Buffering is when we look to external things to change how we feel emotionally.  It’s something we do to take away any uncomfortable or unpleasant emotions we have.  It allows us to escape from reality, procrastinate, hide, or just not show up as ourselves in our life.  We do it because we feel that we should be happy and feel pleasure all of the time.  We tell ourselves we deserve it.

What do we do to buffer and escape?

We eat something.  We have a drink.  We buy something.  We look at Facebook or social media one more time.  All of these activities give our brain a hit of dopamine. So we do them again. And again.  Dopamine hit = pleasure.  We feel better immediately.  The more we eat, the more we eat; the more we drink, the more we drink; the more we spend, the more we spend. It becomes like a perpetual habit in our life.

And it becomes difficult to stop.

Buffering is when we look to external things to change how we feel emotionally.
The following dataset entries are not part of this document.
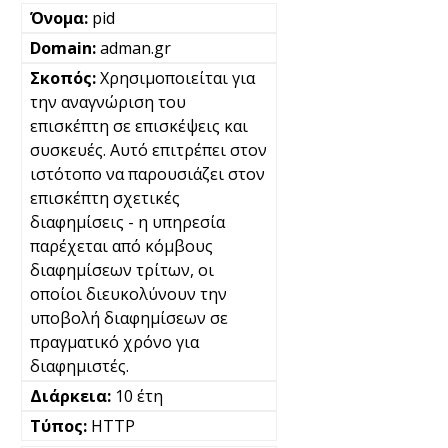
pid
adman.gr
Χρησιμοποιείται για
την αναγνώριση του
επισκέπτη σε επισκέψεις και
συσκευές. Αυτό επιτρέπει στον
ιστότοπο να παρουσιάζει στον
επισκέπτη σχετικές
διαφημίσεις - η υπηρεσία
παρέχεται από κόμβους
διαφημίσεων τρίτων, οι
οποίοι διευκολύνουν την
υποβολή διαφημίσεων σε
πραγματικό χρόνο για
διαφημιστές.
10 έτη
HTTP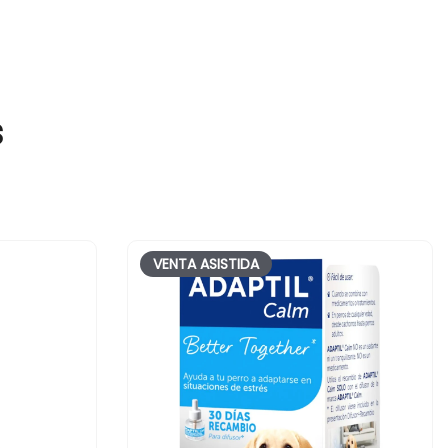
s
VENTA ASISTIDA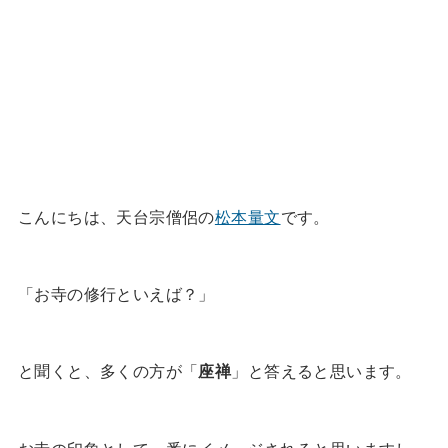
こんにちは、天台宗僧侶の
松本量文
です。
「お寺の修行といえば？」
と聞くと、多くの方が「
座禅
」と答えると思います。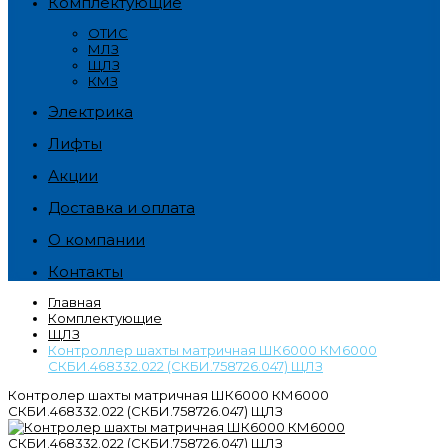
Комплектующие
ОТИС
МЛЗ
ЩЛЗ
КМЗ
Электрика
Лифты
Акции
Доставка и оплата
О компании
Контакты
Главная
Комплектующие
ЩЛЗ
Контроллер шахты матричная ШК6000 КМ6000
СКБИ.468332.022 (СКБИ.758726.047) ЩЛЗ
Контролер шахты матричная ШК6000 КМ6000
СКБИ.468332.022 (СКБИ.758726.047) ЩЛЗ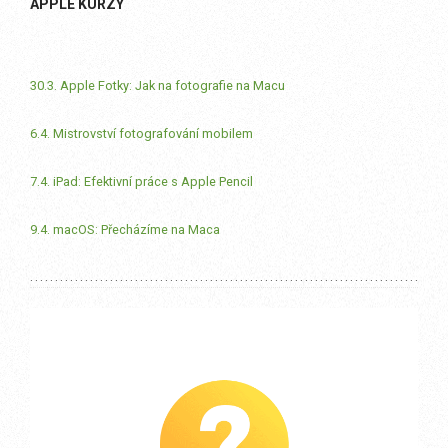
APPLE KURZY
30.3. Apple Fotky: Jak na fotografie na Macu
6.4. Mistrovství fotografování mobilem
7.4. iPad: Efektivní práce s Apple Pencil
9.4. macOS: Přecházíme na Maca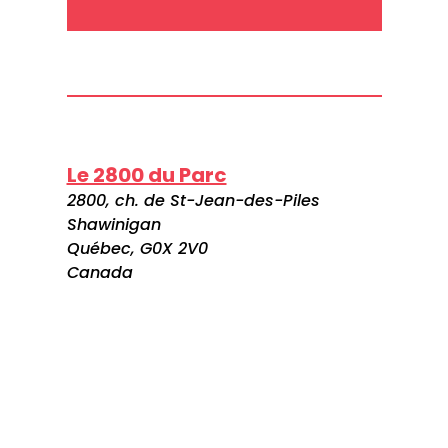
Le 2800 du Parc
2800, ch. de St-Jean-des-Piles
Shawinigan
Québec, G0X 2V0
Canada
Visitez le site web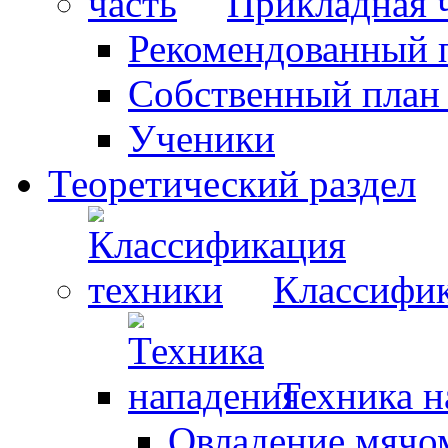
Прикладная 
Рекомендованный 
Собственный план
Ученики
Теоретический раздел
Классифик
Техника н
Овладение мячо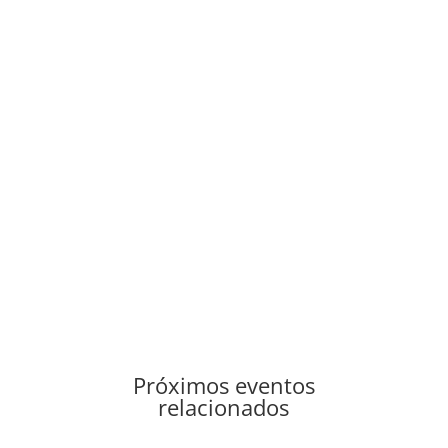
Próximos eventos
relacionados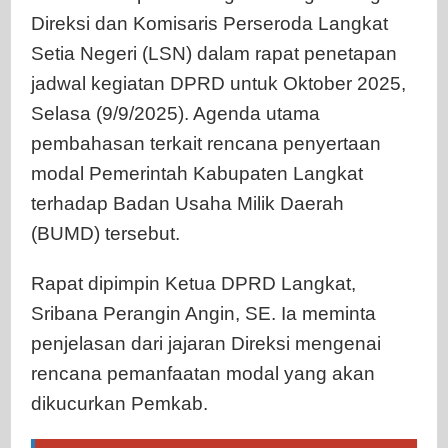
Direksi dan Komisaris Perseroda Langkat
Setia Negeri (LSN) dalam rapat penetapan
jadwal kegiatan DPRD untuk Oktober 2025,
Selasa (9/9/2025). Agenda utama
pembahasan terkait rencana penyertaan
modal Pemerintah Kabupaten Langkat
terhadap Badan Usaha Milik Daerah
(BUMD) tersebut.
Rapat dipimpin Ketua DPRD Langkat,
Sribana Perangin Angin, SE. Ia meminta
penjelasan dari jajaran Direksi mengenai
rencana pemanfaatan modal yang akan
dikucurkan Pemkab.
The problem with engaging in these activities is that there is a negative consequence to them.  We eat and gain weight.  We drink more than we want to, spend more that we have, and don’t get to the things we want to be doing in life because of the buffering.  We remain stuck.  There is so much value to less food, to less drinking, to less stuff, yet when you talk about less, all people want is more.

Have you thought about your life and how it could be BETTER if you didn’t have all these false pleasures?

When you are willing to give up these false pleasures, you make room to experience the real pleasures in life.  And that is having the best life.  It’s true freedom.